## Enunciado
En el texto sobre Paraguay y Guaidó, ¿a quién convocó la Cámara Baja paraguaya?

El ilegítimo asociado de Paraguay

Juan Guaidó llega a Paraguay para reunirse con el Presidente Mario Abdo Benítez. 1 Marzo 2019. Foto AFP.

Por: Roberto Morejón

El presidente paraguayo, Mario Abdo Benítez, ha sido cuestionado en su país por entrar en presuntas negociaciones ilegítimas y nada transparentes con el ex diputado venezolano, Juan Guaidó.

El Jefe de Estado fue interpelado por un probable caso de corrupción que involucra al autoproclamado presidente encargado de Venezuela, un embaucador fabricado por el secretario norteamericano de Estado Mike Pompeo.

La Cámara Baja paraguaya convocó a Juan Villamayor, jefe de gabinete de Abdo Benítez, por negociar con Guaidó sobre la posible rebaja de una deuda de la estatal Petropar con PDVSA, Petróleos de Venezuela, aprovechando la figura de Guaidó como inventado Primer Mandatario interino.

El suceso, revelado por el diario The Washington Post, favorecería el pago de una comisión millonaria al abogado Sebastián Vidal, asesor jurídico de un tío de Mario Abdo Benítez.

El escándalo tiene como primera causa la decisión del gobierno paraguayo de negociar con quien carece de poder constitucional.

Guaidó solo posee los activos de las empresas arrebatadas por Estados Unidos al gobierno constitucional de Venezuela, encabezado por el presidente Nicolás maduro.

## Entradas extraídas
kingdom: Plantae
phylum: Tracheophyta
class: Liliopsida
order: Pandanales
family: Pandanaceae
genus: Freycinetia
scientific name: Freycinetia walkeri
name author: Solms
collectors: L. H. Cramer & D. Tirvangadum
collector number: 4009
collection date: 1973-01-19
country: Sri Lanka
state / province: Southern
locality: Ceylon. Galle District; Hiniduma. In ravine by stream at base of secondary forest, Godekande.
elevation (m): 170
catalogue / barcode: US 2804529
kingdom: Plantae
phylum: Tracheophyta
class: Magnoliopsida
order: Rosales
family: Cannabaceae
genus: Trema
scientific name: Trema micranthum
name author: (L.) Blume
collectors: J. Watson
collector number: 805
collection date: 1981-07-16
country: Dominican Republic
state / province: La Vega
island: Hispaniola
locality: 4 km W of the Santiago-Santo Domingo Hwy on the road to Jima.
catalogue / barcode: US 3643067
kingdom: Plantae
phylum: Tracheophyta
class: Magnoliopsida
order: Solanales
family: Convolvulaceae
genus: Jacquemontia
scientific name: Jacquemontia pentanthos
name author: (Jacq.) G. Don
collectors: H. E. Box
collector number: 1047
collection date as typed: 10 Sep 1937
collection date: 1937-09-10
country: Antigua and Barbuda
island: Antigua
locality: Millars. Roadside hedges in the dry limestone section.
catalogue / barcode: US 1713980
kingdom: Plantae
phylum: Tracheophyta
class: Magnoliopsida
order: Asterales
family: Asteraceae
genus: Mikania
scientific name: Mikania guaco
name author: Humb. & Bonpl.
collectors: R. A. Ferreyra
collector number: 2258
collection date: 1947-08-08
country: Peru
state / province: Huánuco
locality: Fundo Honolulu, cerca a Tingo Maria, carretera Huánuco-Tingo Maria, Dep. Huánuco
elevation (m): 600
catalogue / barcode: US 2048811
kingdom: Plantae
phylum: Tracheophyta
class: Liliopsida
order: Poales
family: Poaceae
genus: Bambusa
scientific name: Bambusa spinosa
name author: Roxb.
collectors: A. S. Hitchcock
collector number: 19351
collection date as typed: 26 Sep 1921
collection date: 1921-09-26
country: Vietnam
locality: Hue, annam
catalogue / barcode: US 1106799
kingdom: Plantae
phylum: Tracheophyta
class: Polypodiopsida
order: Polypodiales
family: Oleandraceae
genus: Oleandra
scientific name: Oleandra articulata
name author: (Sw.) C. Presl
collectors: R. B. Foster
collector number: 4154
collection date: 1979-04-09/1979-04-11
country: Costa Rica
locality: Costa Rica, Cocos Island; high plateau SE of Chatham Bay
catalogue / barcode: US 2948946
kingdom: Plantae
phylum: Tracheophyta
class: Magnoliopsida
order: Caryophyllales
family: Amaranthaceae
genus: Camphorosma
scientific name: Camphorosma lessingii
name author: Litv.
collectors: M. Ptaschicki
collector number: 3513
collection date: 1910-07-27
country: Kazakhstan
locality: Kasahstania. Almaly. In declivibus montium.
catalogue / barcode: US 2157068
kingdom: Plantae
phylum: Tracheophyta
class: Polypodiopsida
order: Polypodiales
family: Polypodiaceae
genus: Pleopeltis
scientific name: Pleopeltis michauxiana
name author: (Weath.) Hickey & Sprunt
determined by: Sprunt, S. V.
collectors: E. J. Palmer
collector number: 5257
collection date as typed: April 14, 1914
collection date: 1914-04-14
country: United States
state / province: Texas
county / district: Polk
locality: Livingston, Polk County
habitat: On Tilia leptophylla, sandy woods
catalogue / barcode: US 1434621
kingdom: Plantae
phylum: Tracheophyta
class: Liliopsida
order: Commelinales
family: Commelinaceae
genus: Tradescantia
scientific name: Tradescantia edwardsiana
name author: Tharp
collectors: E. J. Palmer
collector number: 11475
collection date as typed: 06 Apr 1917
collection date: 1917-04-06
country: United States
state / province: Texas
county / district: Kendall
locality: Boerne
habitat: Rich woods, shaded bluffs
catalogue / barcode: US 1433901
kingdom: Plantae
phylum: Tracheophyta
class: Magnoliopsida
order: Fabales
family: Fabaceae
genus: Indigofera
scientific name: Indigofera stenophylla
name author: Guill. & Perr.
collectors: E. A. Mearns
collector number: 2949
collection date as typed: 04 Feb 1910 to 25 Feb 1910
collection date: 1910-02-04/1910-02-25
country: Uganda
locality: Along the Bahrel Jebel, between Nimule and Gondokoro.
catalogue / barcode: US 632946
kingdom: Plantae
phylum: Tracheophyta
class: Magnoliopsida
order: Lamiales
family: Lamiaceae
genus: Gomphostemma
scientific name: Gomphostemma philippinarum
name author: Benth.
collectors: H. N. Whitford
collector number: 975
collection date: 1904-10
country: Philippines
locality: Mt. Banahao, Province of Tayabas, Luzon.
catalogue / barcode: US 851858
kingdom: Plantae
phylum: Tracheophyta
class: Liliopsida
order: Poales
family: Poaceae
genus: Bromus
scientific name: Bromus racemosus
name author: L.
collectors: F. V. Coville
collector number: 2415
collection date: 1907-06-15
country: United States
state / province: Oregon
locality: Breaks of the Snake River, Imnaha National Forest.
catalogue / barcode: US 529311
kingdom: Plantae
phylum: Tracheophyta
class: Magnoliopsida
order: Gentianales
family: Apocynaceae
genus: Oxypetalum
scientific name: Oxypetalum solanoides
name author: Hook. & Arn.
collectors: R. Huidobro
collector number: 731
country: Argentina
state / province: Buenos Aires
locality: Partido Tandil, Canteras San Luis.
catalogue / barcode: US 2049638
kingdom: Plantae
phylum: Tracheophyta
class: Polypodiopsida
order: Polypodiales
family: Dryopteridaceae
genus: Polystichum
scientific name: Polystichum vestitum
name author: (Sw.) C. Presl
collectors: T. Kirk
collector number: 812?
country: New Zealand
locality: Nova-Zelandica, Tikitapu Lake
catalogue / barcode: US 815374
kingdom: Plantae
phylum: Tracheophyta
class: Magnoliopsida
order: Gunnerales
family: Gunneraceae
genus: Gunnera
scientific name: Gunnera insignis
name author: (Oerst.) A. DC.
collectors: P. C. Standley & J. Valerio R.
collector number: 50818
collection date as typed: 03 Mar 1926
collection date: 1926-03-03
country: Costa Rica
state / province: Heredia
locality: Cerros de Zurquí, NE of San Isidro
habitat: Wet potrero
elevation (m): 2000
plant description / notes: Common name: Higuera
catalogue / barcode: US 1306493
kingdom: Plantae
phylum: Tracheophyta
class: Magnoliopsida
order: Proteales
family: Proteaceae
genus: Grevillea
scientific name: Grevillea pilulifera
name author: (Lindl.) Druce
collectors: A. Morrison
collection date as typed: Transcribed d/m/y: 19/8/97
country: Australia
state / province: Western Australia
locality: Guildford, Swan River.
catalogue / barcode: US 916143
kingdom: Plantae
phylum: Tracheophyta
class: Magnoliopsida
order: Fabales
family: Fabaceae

## Solución
Convocó a Juan Villamayor, jefe de gabinete de Abdo Benítez.